Smartphone shipments in India tripled from 16.2 million in 2012 to 44 million last year, International Data Corp (IDC) said, and analysts expect similar growth this year.
“We feel there’s an opportunity to build another brand in India that would combine global branding skills [and] go into price points more like the local brands, in the 5,000 to 8,000 rupee (US$83 to US$133) range,” Sculley said.
He gave few details about the devices which are set to join a crowded range of offerings — except that they would boast the “latest technology” and be sourced from China.”
After setting up in India, the company aims to expand to other growing markets in the Asia-Pacific, Middle East and Latin America.
Sculley added that his old company, Apple, now faced a dilemma over whether to lower product prices to compete in emerging markets.
“Either they miss the [emerging] market where 70 percent of the industry is, or risk the falling of their stock price dramatically if they go after the market,” the Economic Times newspaper quoted him as saying on its Web site on Saturday. “But one company’s dilemma is another company’s opportunity.”

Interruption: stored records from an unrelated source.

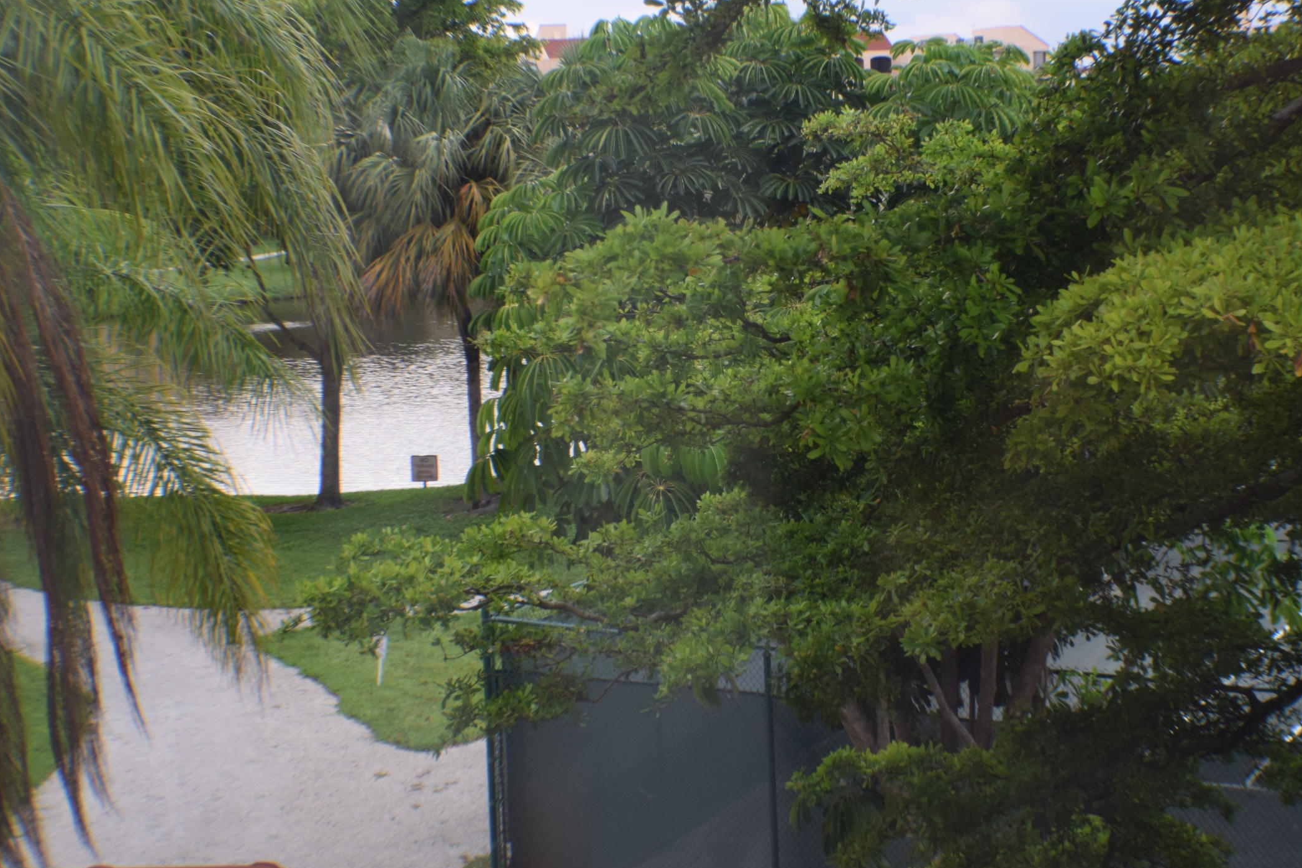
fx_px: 2640
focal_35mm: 73
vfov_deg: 18.6
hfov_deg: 27.6
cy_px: 310
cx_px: 789
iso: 400
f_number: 4.5
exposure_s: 1/60
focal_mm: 34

Sculley said this year would be a big one for Apple in terms of products, but added that it was “not clear they’re going to demonstrate a creative leap.”
However, he added that it was unfair to expect such a leap every two years.
“Steve’s creative leap came every five years,” he said.
Sculley told The Times of India that he had long regretted Jobs’ exit from Apple, calling it “a mistake.”
“But Steve in 1985 was not the same as Steve in 1997. By the time he came back, he was a much more matured and experienced executive, while back in the eighties, he was still a young, learning executive,” Sculley said.